======== TEXTO DE ESTUDIO

Cuando el Sol no alumbra en Tormentosa: lo que no me ha gustado
Hasta ahora solo podía quitarme el sombrero con la propuesta de Vermila Studios, pero hay un par de cosas que voy a comentar que no me han gustado demasiado. La primera es el tema de sus puzles. Aunque esto pueda sonar a contradicción con lo anterior, sí que he notado una falta de pistas o de ayudas a la hora de solventar algunos puzles. Algunos son sencillitos, pero hay otros en los que me he vuelto loco para encontrarles la solución por culpa de que la pista que daban o bien era muy confusa o llevaba a interpretaciones erróneas en vez de ayudar.
Otra cosa que no me ha gustado, pero tampoco es algo que me vuele la cabeza, es el tema del doblaje al castellano. Siendo un juego español y ambientado en una España ficticia, es obvio apostar por un doblaje en nuestra lengua materna; sin embargo, no quedé muy contento con el resultado de las actuaciones, siendo interesantes las del padre Arroyo, Dolores o la de Gabriel, pero molestas las de Mediodía o la de los NPC de los recuerdos de sangre, siendo casi siempre las mismas voces (o actuadas igual). Personalmente, y aunque me funen por ello, me gustó más el doblaje inglés, aunque seguí optando por el doblaje castellano por la ambientación.

================
======== DATOS REGISTRADOS

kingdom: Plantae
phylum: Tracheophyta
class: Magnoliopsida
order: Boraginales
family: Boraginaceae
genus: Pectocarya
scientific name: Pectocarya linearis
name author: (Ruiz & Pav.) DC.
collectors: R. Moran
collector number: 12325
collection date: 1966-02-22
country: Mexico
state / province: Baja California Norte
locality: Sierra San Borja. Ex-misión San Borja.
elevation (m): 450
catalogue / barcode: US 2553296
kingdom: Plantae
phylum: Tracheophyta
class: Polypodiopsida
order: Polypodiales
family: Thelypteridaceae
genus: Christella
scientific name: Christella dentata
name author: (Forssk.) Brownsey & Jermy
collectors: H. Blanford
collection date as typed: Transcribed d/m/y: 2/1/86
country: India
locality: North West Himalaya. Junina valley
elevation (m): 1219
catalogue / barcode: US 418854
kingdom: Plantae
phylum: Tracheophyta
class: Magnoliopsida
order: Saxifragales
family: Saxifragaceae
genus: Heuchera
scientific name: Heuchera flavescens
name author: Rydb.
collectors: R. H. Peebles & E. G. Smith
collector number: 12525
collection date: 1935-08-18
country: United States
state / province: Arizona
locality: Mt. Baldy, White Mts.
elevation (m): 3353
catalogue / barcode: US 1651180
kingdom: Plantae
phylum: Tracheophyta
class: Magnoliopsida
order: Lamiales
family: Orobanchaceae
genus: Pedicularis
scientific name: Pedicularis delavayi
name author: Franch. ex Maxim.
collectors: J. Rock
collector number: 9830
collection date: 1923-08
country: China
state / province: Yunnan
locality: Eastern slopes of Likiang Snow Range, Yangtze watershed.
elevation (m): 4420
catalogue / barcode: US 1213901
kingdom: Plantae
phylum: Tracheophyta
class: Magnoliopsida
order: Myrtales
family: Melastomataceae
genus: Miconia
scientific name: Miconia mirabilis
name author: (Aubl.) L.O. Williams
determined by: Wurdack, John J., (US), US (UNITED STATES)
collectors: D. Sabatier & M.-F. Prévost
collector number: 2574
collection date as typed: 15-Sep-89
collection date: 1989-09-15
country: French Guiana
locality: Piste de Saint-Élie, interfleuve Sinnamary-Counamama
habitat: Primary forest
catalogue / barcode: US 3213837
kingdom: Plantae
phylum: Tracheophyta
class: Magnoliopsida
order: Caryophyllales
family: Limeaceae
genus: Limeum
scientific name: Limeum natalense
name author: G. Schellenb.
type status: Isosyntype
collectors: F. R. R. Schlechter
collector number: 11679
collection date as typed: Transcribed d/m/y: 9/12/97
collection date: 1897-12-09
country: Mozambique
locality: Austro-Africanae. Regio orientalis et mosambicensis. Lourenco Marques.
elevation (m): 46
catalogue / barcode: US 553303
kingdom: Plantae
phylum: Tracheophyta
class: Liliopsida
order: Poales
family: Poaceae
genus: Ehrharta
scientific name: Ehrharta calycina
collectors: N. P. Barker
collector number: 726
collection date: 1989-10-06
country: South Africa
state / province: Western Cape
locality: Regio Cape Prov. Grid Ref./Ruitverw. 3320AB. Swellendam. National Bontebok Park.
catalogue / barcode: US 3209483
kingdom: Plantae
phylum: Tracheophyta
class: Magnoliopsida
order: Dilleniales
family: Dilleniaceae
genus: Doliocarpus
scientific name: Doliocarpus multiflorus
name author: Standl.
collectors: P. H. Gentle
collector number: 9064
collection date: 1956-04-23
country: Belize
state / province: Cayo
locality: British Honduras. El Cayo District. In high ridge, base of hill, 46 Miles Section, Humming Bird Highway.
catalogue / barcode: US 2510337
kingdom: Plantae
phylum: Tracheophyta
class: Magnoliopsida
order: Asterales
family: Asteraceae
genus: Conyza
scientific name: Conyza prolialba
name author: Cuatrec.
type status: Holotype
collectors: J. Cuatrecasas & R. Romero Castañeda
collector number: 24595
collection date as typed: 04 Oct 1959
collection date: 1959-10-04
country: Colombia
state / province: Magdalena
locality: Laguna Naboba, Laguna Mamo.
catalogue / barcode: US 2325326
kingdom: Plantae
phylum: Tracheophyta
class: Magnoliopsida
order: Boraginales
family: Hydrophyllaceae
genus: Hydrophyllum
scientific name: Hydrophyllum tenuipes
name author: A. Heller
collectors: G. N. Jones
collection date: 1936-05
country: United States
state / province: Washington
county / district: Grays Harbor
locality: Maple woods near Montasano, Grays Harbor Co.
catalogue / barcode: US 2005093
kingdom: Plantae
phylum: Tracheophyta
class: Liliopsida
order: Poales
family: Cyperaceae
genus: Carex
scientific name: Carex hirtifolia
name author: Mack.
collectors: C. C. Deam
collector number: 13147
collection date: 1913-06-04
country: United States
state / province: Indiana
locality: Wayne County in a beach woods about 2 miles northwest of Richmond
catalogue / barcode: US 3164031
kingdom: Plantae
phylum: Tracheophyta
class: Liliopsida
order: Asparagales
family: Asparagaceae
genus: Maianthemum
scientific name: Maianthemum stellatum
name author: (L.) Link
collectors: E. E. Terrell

================

CONSIGNA:
Continúa el texto sobre lo que no gustó del juego de Vermila Studios a partir de su última oración. Los registros no tienen relación alguna con el texto.

RESPUESTA:
Por último, destacar que en lo técnico no es un videojuego perfecto. Jugado a 2K y con todo en alto con una 9070 XT de AMD, mi tasa de cuadros por segundo se mantuvo en una media de entre 90 y 100 FPS, pero también he sufrido rascones en algún momento (aunque no tan regulares como para resultar molestos). Probado en Asus ROG Ally con Linux en Steam Game Mode, los resultados me han sorprendido más, manteniéndose a unos 60 casi rocosos jugando a 1080p con una configuración mix entre medio y alto. Hablando de tal, eché en falta en las opciones gráficas algún supersampling de tecnologías específicas más allá que XESS de Intel, pues este no es que funcione bien si usas procesadores gráficos de AMD (como en mi caso) y está muy por debajo de otros como el DLSS de Nvidia o el FSR de AMD. También señalar que he sufrido bugs que dinamitaron mi primera partida y que he tenido que empezarla de cero, pero bueno, desde el estudio aseguran que esos problemas se corrigieron con el parche de lanzamiento, así que no lo tengáis muy en cuenta.
Crisol: Theater of Idols no se cree más de lo que es y aun así brilla con originalidad
El título de Vermila Studios brilla con luz propia. Crisol: Theater of Idols apuesta todo a su ambientación y hace un ejercicio casi sobresaliente en motivar al jugador a completar su aventura. Bebiendo de la fórmula del survival horror moderno, se esfuerza en darnos una propuesta lineal que nos atrapa y no nos suelta hasta terminarla. El acervo de esta Hispania es maravilloso y uno se queda con ganas de devorar más sobre su cosmología, religión y personajes.
Hace un uso genial del backtracking, los combates son resolutivos sin necesidad de dar un arsenal cuantioso, gracias a sus gotas de estrategia, y la gestión de recursos está perfectamente equilibrada para los estándares del género. Sus peros son pocos, centrándose en las ayudas ambiguas para algunos de sus puzles o en asperezas en el rendimiento (al menos en PC; desconozco qué tal tira en PS5 y Xbox Series).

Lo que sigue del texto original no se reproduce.